START Exercise data

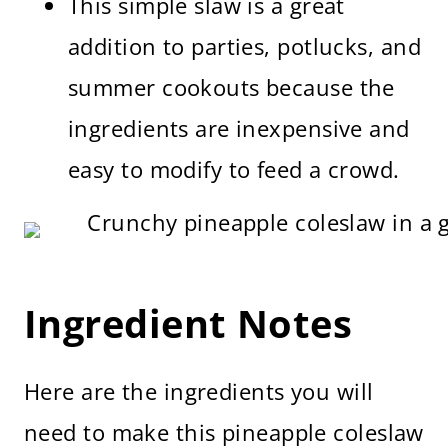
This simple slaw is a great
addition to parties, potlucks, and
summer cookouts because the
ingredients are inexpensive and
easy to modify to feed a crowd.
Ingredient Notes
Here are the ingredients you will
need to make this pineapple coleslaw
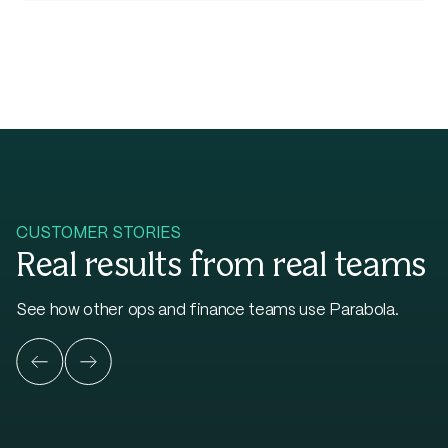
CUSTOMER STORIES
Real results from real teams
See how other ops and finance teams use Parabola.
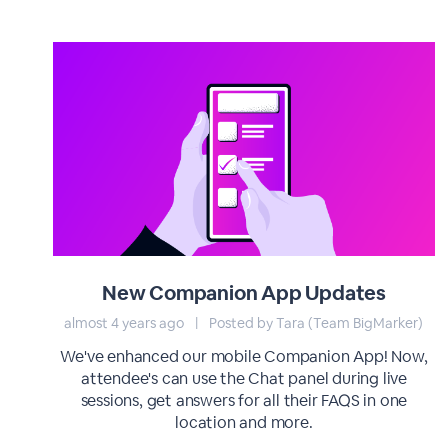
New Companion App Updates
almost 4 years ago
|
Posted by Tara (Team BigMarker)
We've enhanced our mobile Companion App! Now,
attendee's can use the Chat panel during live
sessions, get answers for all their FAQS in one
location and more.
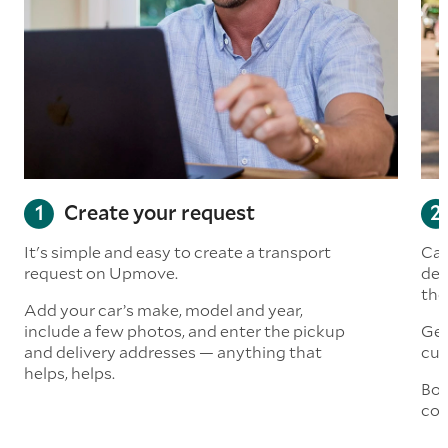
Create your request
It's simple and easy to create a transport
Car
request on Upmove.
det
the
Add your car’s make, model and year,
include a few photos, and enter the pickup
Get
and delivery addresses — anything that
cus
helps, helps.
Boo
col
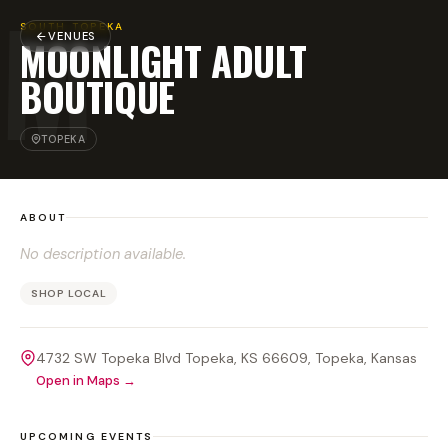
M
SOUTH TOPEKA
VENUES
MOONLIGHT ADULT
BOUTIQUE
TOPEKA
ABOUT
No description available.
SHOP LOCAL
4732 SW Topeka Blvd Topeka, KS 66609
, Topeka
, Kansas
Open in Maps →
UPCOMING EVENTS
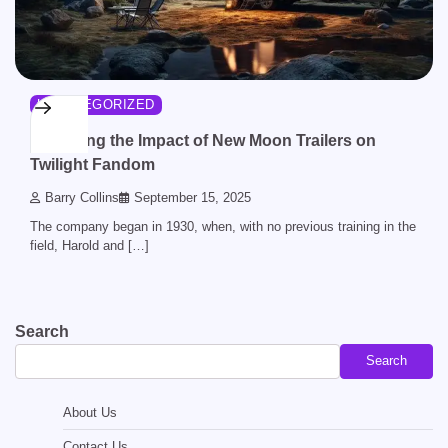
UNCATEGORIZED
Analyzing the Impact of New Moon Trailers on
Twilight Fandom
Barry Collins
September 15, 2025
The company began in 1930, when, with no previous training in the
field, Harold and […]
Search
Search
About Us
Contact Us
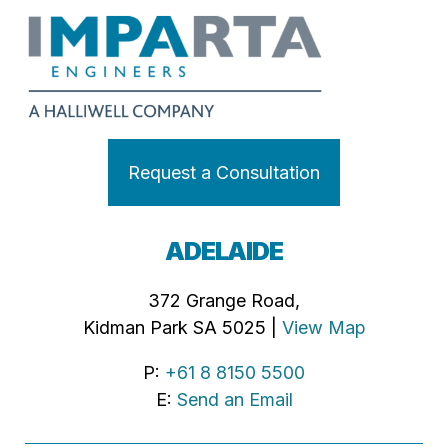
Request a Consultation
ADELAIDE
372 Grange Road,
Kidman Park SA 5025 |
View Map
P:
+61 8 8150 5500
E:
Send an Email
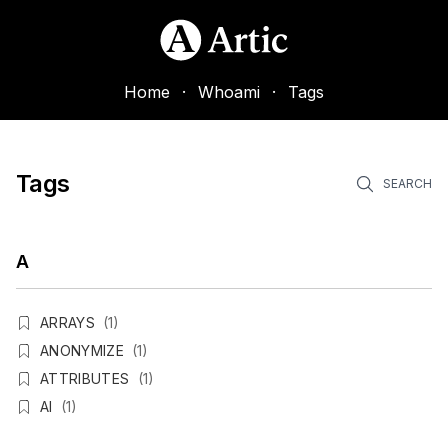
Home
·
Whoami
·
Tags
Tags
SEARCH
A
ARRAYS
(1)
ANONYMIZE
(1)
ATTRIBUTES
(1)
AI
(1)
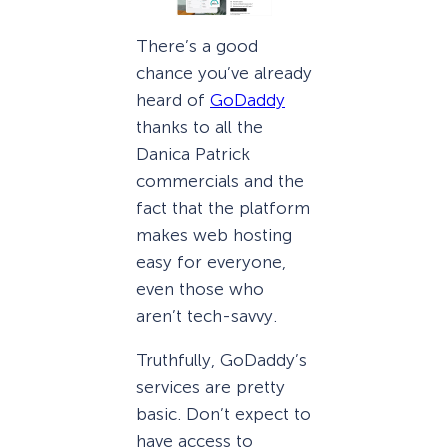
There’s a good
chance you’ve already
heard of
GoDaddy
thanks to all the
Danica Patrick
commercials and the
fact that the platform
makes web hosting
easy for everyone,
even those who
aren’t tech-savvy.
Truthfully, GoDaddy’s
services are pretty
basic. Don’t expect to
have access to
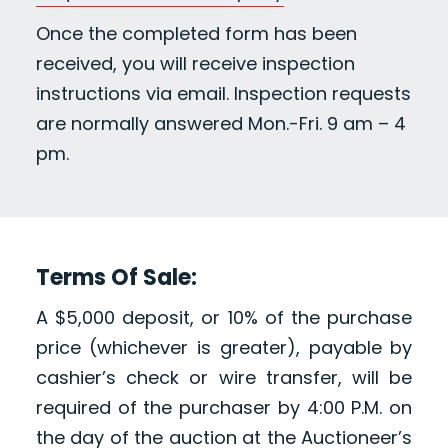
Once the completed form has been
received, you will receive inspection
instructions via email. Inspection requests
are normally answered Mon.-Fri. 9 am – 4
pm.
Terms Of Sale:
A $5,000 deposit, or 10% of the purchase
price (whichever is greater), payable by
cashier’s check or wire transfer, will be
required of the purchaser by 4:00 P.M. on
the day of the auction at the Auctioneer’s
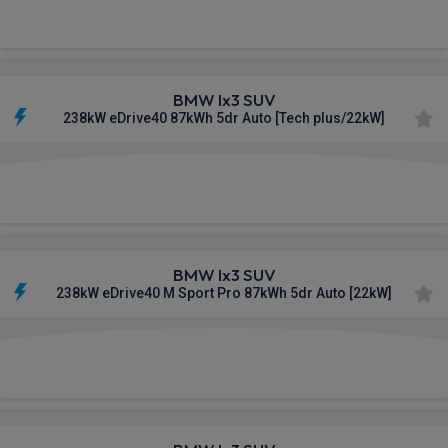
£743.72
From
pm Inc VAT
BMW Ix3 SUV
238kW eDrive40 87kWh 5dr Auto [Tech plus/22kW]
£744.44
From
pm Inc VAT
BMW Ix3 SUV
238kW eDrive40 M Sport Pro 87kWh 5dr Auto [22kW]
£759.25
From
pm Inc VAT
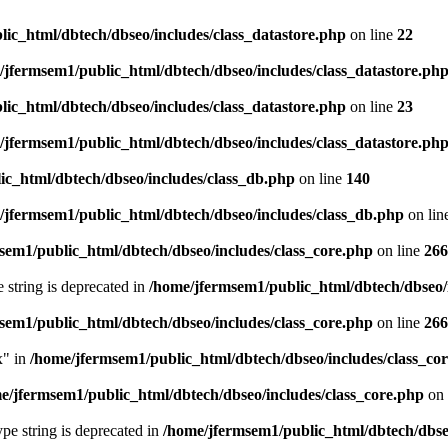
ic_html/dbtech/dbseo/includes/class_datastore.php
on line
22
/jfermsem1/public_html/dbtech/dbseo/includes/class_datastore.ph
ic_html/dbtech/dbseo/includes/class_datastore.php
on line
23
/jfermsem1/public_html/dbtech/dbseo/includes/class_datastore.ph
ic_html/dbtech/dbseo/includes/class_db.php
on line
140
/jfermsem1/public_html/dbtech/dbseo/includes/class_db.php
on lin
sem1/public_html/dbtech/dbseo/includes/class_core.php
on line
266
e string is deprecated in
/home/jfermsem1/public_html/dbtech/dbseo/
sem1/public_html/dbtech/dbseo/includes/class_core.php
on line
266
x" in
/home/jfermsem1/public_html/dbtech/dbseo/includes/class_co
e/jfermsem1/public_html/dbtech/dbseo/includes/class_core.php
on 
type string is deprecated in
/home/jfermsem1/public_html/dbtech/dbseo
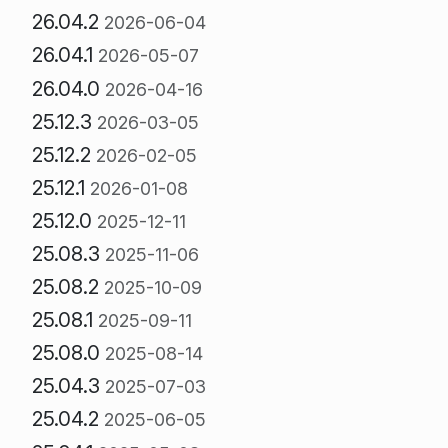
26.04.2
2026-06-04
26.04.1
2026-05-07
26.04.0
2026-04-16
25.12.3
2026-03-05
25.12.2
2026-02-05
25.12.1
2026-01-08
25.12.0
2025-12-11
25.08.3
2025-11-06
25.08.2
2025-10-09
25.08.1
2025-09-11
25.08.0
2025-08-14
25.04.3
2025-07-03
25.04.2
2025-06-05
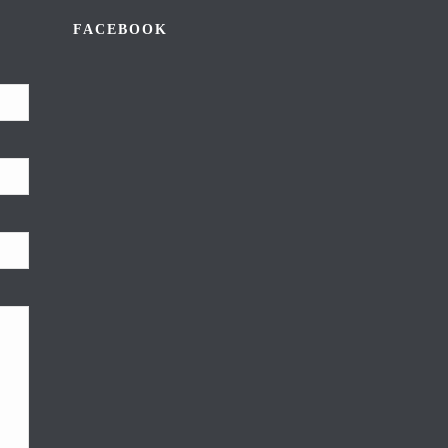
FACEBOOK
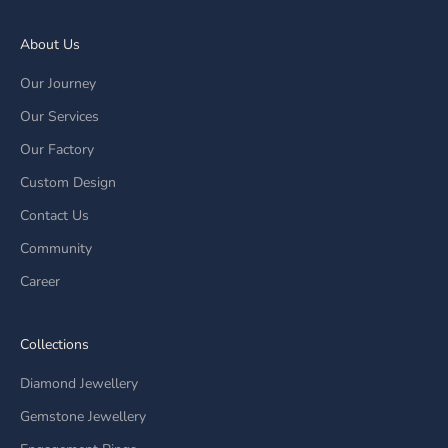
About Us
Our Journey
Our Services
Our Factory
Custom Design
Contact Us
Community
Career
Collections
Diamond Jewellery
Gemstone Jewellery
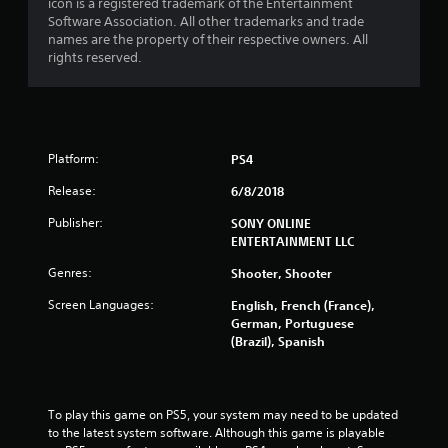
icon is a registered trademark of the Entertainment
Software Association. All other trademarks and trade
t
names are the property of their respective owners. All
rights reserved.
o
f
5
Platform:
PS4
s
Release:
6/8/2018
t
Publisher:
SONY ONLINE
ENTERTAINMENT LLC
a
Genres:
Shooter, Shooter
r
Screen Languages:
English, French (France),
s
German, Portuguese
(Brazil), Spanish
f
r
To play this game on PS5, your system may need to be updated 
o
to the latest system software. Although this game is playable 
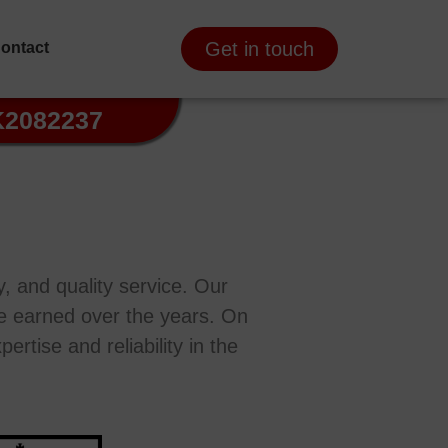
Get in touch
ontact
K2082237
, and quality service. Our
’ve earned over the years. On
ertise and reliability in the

END Exercise data

Task description: Each entry above has to be set down again verbatim, except for its pictures.

Solution below:
This simple slaw is a great
addition to parties, potlucks, and
summer cookouts because the
ingredients are inexpensive and
easy to modify to feed a crowd.
Ingredient Notes
Here are the ingredients you will
need to make this pineapple coleslaw
CUSTOMER STORIES
Real results from real teams
See how other ops and finance teams use Parabola.
New Companion App Updates
almost 4 years ago
|
Posted by Tara (Team BigMarker)
We've enhanced our mobile Companion App! Now,
attendee's can use the Chat panel during live
sessions, get answers for all their FAQS in one
location and more.
Create your request
It's simple and easy to create a transport
Car
request on Upmove.
det
the
Add your car’s make, model and year,
include a few photos, and enter the pickup
Get
and delivery addresses — anything that
cus
helps, helps.
Boo
col
M
SOUTH TOPEKA
VENUES
MOONLIGHT ADULT
BOUTIQUE
TOPEKA
ABOUT
No description available.
SHOP LOCAL
4732 SW Topeka Blvd Topeka, KS 66609
, Topeka
, Kansas
Open in Maps →
UPCOMING EVENTS
UNCATEGORIZED
Analyzing the Impact of New Moon Trailers on
Twilight Fandom
Barry Collins
September 15, 2025
The company began in 1930, when, with no previous training in the
field, Harold and […]
Search
Search
About Us
Contact Us
Request a Consultation
ADELAIDE
372 Grange Road,
Kidman Park SA 5025 |
View Map
P:
+61 8 8150 5500
E:
Send an Email
Home
·
Whoami
·
Tags
Tags
SEARCH
A
ARRAYS
(1)
ANONYMIZE
(1)
ATTRIBUTES
(1)
AI
(1)
There’s a good
chance you’ve already
heard of
GoDaddy
thanks to all the
Danica Patrick
commercials and the
fact that the platform
makes web hosting
easy for everyone,
even those who
aren’t tech-savvy.
Truthfully, GoDaddy’s
services are pretty
basic. Don’t expect to
have access to
Once the completed form has been
received, you will receive inspection
instructions via email. Inspection requests
are normally answered Mon.-Fri. 9 am – 4
pm.
Terms Of Sale:
A $5,000 deposit, or 10% of the purchase
price (whichever is greater), payable by
cashier’s check or wire transfer, will be
required of the purchaser by 4:00 P.M. on
the day of the auction at the Auctioneer’s
£743.72
From
pm Inc VAT
BMW Ix3 SUV
238kW eDrive40 87kWh 5dr Auto [Tech plus/22kW]
£744.44
From
pm Inc VAT
BMW Ix3 SUV
238kW eDrive40 M Sport Pro 87kWh 5dr Auto [22kW]
£759.25
From
pm Inc VAT
ic_html/dbtech/dbseo/includes/class_datastore.php
on line
22
/jfermsem1/public_html/dbtech/dbseo/includes/class_datastore.ph
ic_html/dbtech/dbseo/includes/class_datastore.php
on line
23
/jfermsem1/public_html/dbtech/dbseo/includes/class_datastore.ph
ic_html/dbtech/dbseo/includes/class_db.php
on line
140
/jfermsem1/public_html/dbtech/dbseo/includes/class_db.php
on lin
sem1/public_html/dbtech/dbseo/includes/class_core.php
on line
266
e string is deprecated in
/home/jfermsem1/public_html/dbtech/dbseo/
sem1/public_html/dbtech/dbseo/includes/class_core.php
on line
266
x" in
/home/jfermsem1/public_html/dbtech/dbseo/includes/class_co
e/jfermsem1/public_html/dbtech/dbseo/includes/class_core.php
on 
type string is deprecated in
/home/jfermsem1/public_html/dbtech/dbseo
26.04.2
2026-06-04
26.04.1
2026-05-07
26.04.0
2026-04-16
25.12.3
2026-03-05
25.12.2
2026-02-05
25.12.1
2026-01-08
25.12.0
2025-12-11
25.08.3
2025-11-06
25.08.2
2025-10-09
25.08.1
2025-09-11
25.08.0
2025-08-14
25.04.3
2025-07-03
25.04.2
2025-06-05
FACEBOOK
About Us
Our Journey
Our Services
Our Factory
Custom Design
Contact Us
Community
Career
Collections
Diamond Jewellery
Gemstone Jewellery
icon is a registered trademark of the Entertainment
Software Association. All other trademarks and trade
t
names are the property of their respective owners. All
rights reserved.
o
f
5
Platform:
PS4
s
Release:
6/8/2018
t
Publisher:
SONY ONLINE
ENTERTAINMENT LLC
a
Genres:
Shooter, Shooter
r
Screen Languages:
English, French (France),
s
German, Portuguese
(Brazil), Spanish
f
r
To play this game on PS5, your system may need to be updated 
o
to the latest system software. Although this game is playable 
Get in touch
ontact
K2082237
, and quality service. Our
’ve earned over the years. On
ertise and reliability in the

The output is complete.